When she returned to live in Jamaica in the 80s Norma Shirley’s passion for ensuring the welfare of people was still alive and strong — except with a few detours and a tinge of ‘here’ and dash of ‘there’ along the way.

So these days when Norma Shirley dons an apron it’s not the white of a nurse’s uniform. Its colours are likely to be tropical and eclectic. Like her personality and the foods she prepares and styles.

You see, Norma Shirley long ago found a new way to minister to people. Her way. Via our plates. With fine foods. Jamaican in style but international in texture.

These quality haute restaurants serving Jamaican and Caribbean foods are the norm in most cities. It was not always so. There was a time when Norma Shirley was a virtual single person movement forging the claims of Jamaica in international cuisine — as chef, restaurateur and food stylist.

Not bad for a woman, who as a young bride, by her own admission, could hardly boil an egg.

On that score Jamaica, the world, and certainly our palates, owe a debt of gratitude to that husband, the connoisseur, who exposed Norma to fine foods. In the process Norma Shirley discovered herself. Preparing and presenting good food became her obsession.

Our can’t-cook Norma immersed herself in cookbooks, but extended their offerings by adding her own texture, style and context to the dishes she prepared. Like Norma Shirley’s personality they were, and are, bright and lively, embracing, delicious, distinctly Jamaican but with subtle hints of other places too. Which is to expected of a woman who has travelled the world and lived in Scotland, England, Switzerland, Sweden and the United States.

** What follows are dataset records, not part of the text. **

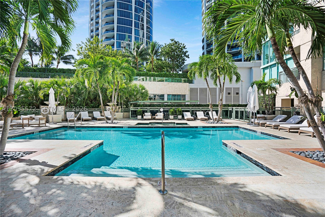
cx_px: 162
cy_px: 108
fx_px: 144
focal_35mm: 16
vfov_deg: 73.8
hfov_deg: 96.7
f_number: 8
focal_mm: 16
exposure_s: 1/250
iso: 100
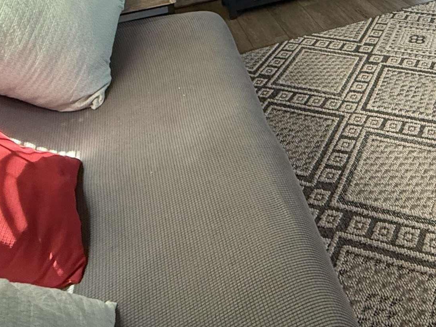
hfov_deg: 42.9
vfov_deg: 28.5
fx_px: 491
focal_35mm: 39
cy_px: -121
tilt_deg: -8.9
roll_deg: +0.4
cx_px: 409
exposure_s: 1/88
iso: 320
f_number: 2.2
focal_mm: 2.22
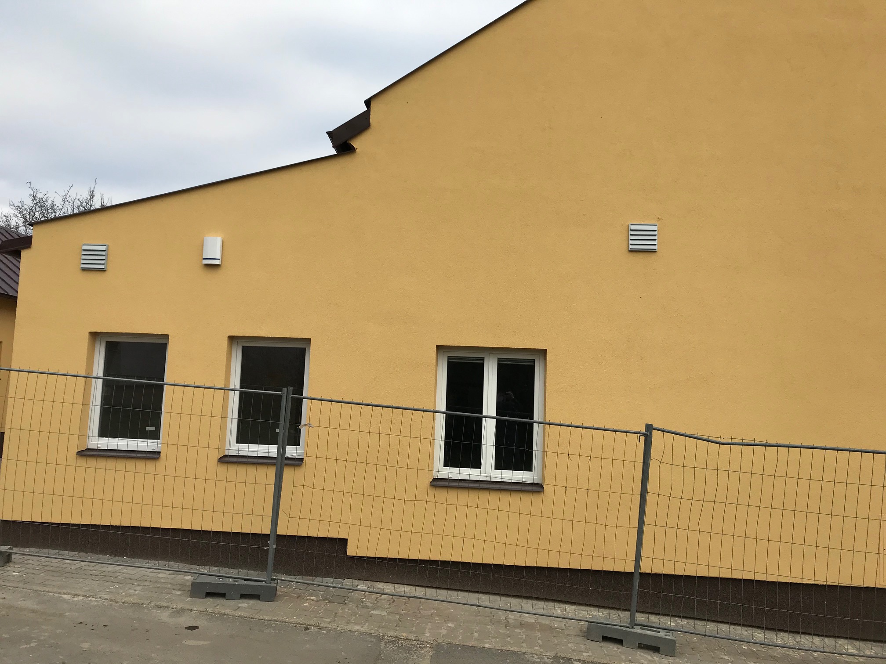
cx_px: 443
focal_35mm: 28
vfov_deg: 49.7
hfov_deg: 63.4
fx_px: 717
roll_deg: -2.1
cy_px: 332
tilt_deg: +6.8
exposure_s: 1/1244
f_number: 1.8
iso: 20
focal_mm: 3.99
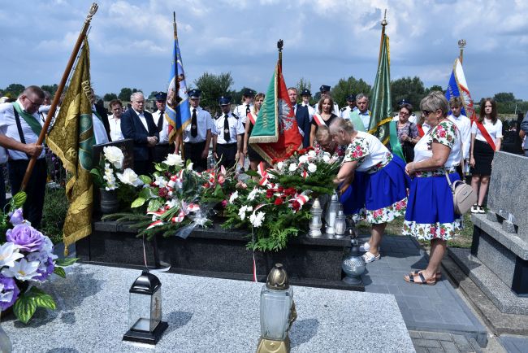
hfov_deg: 63.6
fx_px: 426
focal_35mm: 29
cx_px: 264
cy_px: 176
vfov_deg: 45.0
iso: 110
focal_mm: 29
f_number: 14
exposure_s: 1/125
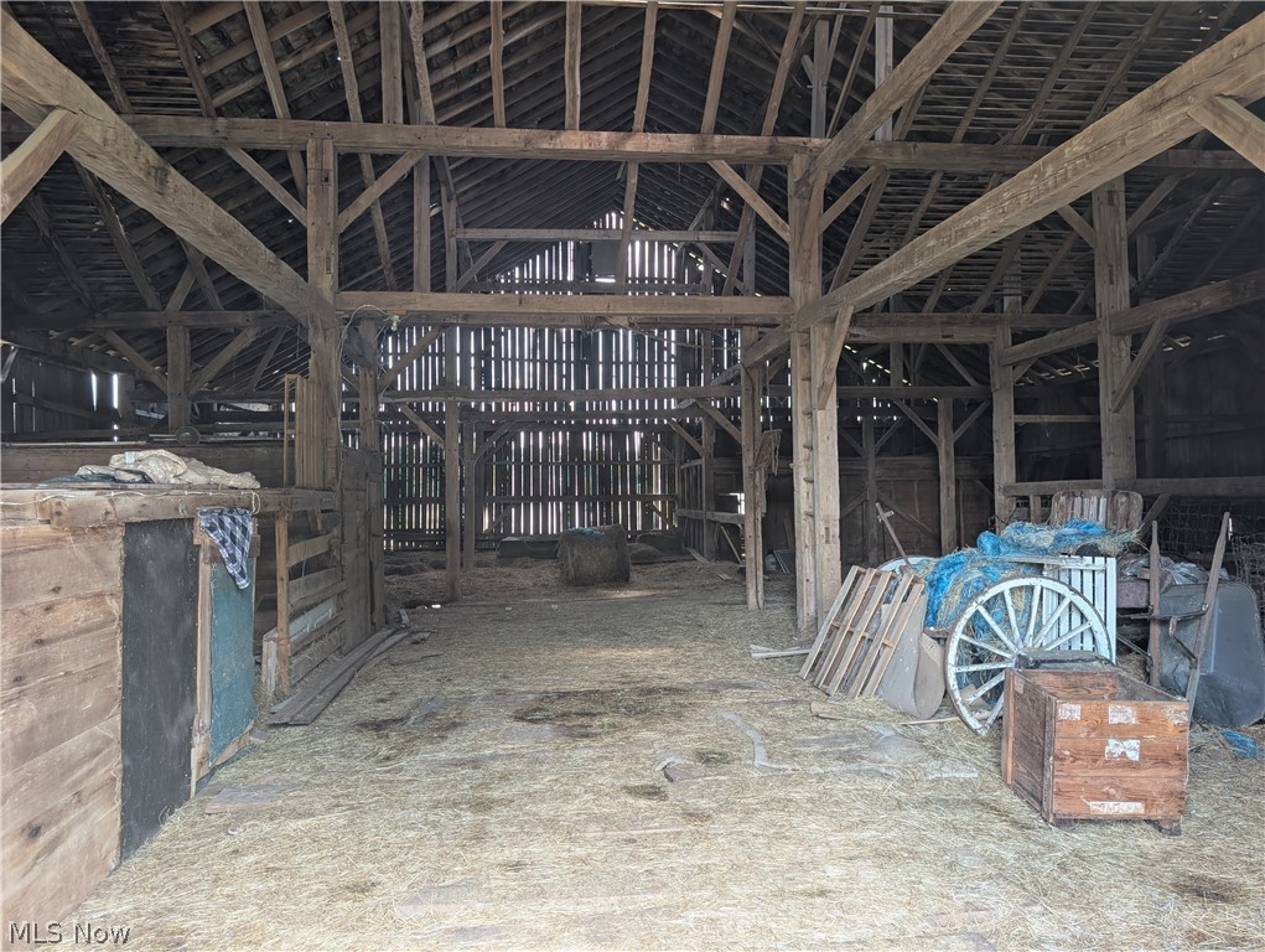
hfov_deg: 71.5
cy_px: 476
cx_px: 632
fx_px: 878
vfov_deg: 56.9
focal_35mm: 24
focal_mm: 6.9
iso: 350
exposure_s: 1/105
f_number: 1.68
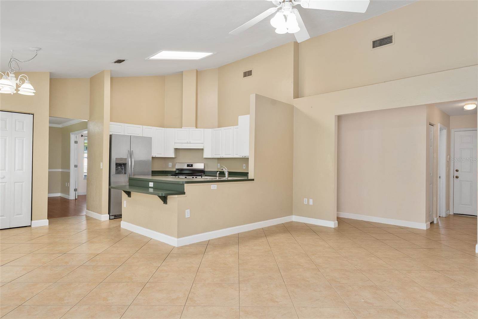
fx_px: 273
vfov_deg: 60.4
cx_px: 239
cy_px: 160
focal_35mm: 21
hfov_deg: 82.3
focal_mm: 20.6
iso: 1250
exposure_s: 1/30
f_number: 7.1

Ironically, it was not for the taste of her food that Norma Shirley first became widely known, but rather how she could make food look. Good and appetising.

In Europe and America she prepped plates for photo-shoots for some of the world’s leading style magazines. She also appeared on television.

Norma Shirley, having been a caterer and food stylist lifted her career in food another notch in 1976 when she opened her own restaurant in the town of Stockbridge, Massachusetts, where she gently eased a New England clientele into the effervescent joys of Jamaican foods.

She opened her first Jamaican restaurant in the 80’s at Belmont Road. This quality nouvelle restaurant was an instant success.

Norma Shirley now runs the internationally-acclaimed Norma’s on the Terrace at Devon House in Kingston where she does the Norma thing — titillating plates with excitement and passion.

But Norma Shirley’s contribution to the world of food does not end with the dishes she creates in her kitchens, how she dresses up a plate or her advocacy of a Jamaican and Caribbean cuisine. She had given the world, in her son Delius, a highly successful restaurateur, whose Ortinique restaurants in Florida, Washington, DC and Las Vegas are not only the spirit of his mother even as they chart new directions, reflecting the personality of the son.

So this self-taught chef, Norma Shirley, has been praised by the world and has been presented with many awards. The Jamaica Observer Table Talk Food Awards will add to the list.

For her pioneering role in building recognition of a Jamaican and Caribbean cuisine, for her sense of caring via our palates and the joy she provides via her food and for being Norma Shirley, the Jamaica Observer Table Talk Food Awards presents Norma Shirley with its Chairman’s Award for 2003.